• [MATERIAL FOR THE TASK]:
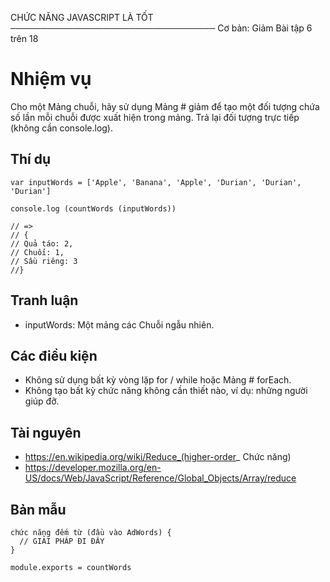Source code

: CHỨC NĂNG JAVASCRIPT LÀ TỐT
─────────────────────────────────
Cơ bản: Giảm
Bài tập 6 trên 18

# Nhiệm vụ

Cho một Mảng chuỗi, hãy sử dụng Mảng # giảm để tạo một đối tượng chứa số lần mỗi chuỗi được xuất hiện trong mảng. Trả lại đối tượng trực tiếp (không cần console.log).

## Thí dụ

    var inputWords = ['Apple', 'Banana', 'Apple', 'Durian', 'Durian', 'Durian']

    console.log (countWords (inputWords))

    // =>
    // {
    // Quả táo: 2,
    // Chuối: 1,
    // Sầu riêng: 3
    //}

## Tranh luận

- inputWords: Một mảng các Chuỗi ngẫu nhiên.

## Các điều kiện

- Không sử dụng bất kỳ vòng lặp for / while hoặc Mảng # forEach.
- Không tạo bất kỳ chức năng không cần thiết nào, ví dụ: những người giúp đỡ.

## Tài nguyên

- https://en.wikipedia.org/wiki/Reduce_(higher-order_ Chức năng)
- https://developer.mozilla.org/en-US/docs/Web/JavaScript/Reference/Global_Objects/Array/reduce

## Bản mẫu

    chức năng đếm từ (đầu vào AdWords) {
      // GIẢI PHÁP ĐI ĐÂY
    }

    module.exports = countWords
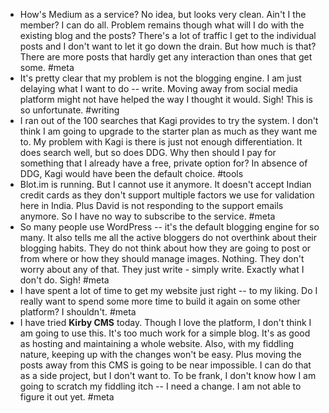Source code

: - How's Medium as a service? No idea, but looks very clean. Ain't I the member? I can do all. Problem remains though what will I do with the existing blog and the posts? There's a lot of traffic I get to the individual posts and I don't want to let it go down the drain. But how much is that? There are more posts that hardly get any interaction than ones that get some. #meta 
- It's pretty clear that my problem is not the blogging engine. I am just delaying what I want to do -- write. Moving away from social media platform might not have helped the way I thought it would. Sigh! This is so unfortunate. #writing 
- I ran out of the 100 searches that Kagi provides to try the system. I don't think I am going to upgrade to the starter plan as much as they want me to. My problem with Kagi is there is just not enough differentiation. It does search well, but so does DDG. Why then should I pay for something that I already have a free, private option for? In absence of DDG, Kagi would have been the default choice. #tools
- Blot.im is running. But I cannot use it anymore. It doesn't accept Indian credit cards as they don't support multiple factors we use for validation here in India. Plus David is not responding to the support emails anymore. So I have no way to subscribe to the service. #meta 
- So many people use WordPress -- it's the default blogging engine for so many. It also tells me all the active bloggers do not overthink about their blogging habits. They do not think about how they are going to post or from where or how they should manage images. Nothing. They don't worry about any of that. They just write - simply write. Exactly what I don't do. Sigh! #meta 
- I have spent a lot of time to get my website just right -- to my liking. Do I really want to spend some more time to build it again on some other platform? I shouldn't. #meta
- I have tried **Kirby CMS** today. Though I love the platform, I don't think I am going to use this. It's too much work for a simple blog. It's as good as hosting and maintaining a whole website. Also, with my fiddling nature, keeping up with the changes won't be easy. Plus moving the posts away from this CMS is going to be near impossible. I can do that as a side project, but I don't want to. To be frank, I don't know how I am going to scratch my fiddling itch -- I need a change. I am not able to figure it out yet. #meta 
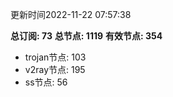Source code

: 更新时间2022-11-22 07:57:38

**总订阅: 73**
**总节点: 1119**
**有效节点: 354**
- trojan节点: 103
- v2ray节点: 195
- ss节点: 56
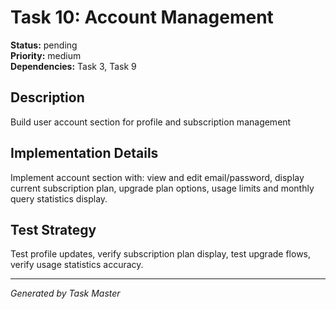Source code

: # Task 10: Account Management

**Status:** pending  
**Priority:** medium  
**Dependencies:** Task 3, Task 9  

## Description
Build user account section for profile and subscription management

## Implementation Details
Implement account section with: view and edit email/password, display current subscription plan, upgrade plan options, usage limits and monthly query statistics display.

## Test Strategy
Test profile updates, verify subscription plan display, test upgrade flows, verify usage statistics accuracy.

---
*Generated by Task Master*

• [EXERCISE GOAL]: Pictures excluded, give again exactly and only the lines of the material above from the line with "- inputWords: Một mảng các Chuỗi ngẫu nhiên." through the line with "- So many people".

• [RESPONSE TO THE EXERCISE]:
- inputWords: Một mảng các Chuỗi ngẫu nhiên.

## Các điều kiện

- Không sử dụng bất kỳ vòng lặp for / while hoặc Mảng # forEach.
- Không tạo bất kỳ chức năng không cần thiết nào, ví dụ: những người giúp đỡ.

## Tài nguyên

- https://en.wikipedia.org/wiki/Reduce_(higher-order_ Chức năng)
- https://developer.mozilla.org/en-US/docs/Web/JavaScript/Reference/Global_Objects/Array/reduce

## Bản mẫu

    chức năng đếm từ (đầu vào AdWords) {
      // GIẢI PHÁP ĐI ĐÂY
    }

    module.exports = countWords
Source code

: - How's Medium as a service? No idea, but looks very clean. Ain't I the member? I can do all. Problem remains though what will I do with the existing blog and the posts? There's a lot of traffic I get to the individual posts and I don't want to let it go down the drain. But how much is that? There are more posts that hardly get any interaction than ones that get some. #meta 
- It's pretty clear that my problem is not the blogging engine. I am just delaying what I want to do -- write. Moving away from social media platform might not have helped the way I thought it would. Sigh! This is so unfortunate. #writing 
- I ran out of the 100 searches that Kagi provides to try the system. I don't think I am going to upgrade to the starter plan as much as they want me to. My problem with Kagi is there is just not enough differentiation. It does search well, but so does DDG. Why then should I pay for something that I already have a free, private option for? In absence of DDG, Kagi would have been the default choice. #tools
- Blot.im is running. But I cannot use it anymore. It doesn't accept Indian credit cards as they don't support multiple factors we use for validation here in India. Plus David is not responding to the support emails anymore. So I have no way to subscribe to the service. #meta 
- So many people use WordPress -- it's the default blogging engine for so many. It also tells me all the active bloggers do not overthink about their blogging habits. They do not think about how they are going to post or from where or how they should manage images. Nothing. They don't worry about any of that. They just write - simply write. Exactly what I don't do. Sigh! #meta 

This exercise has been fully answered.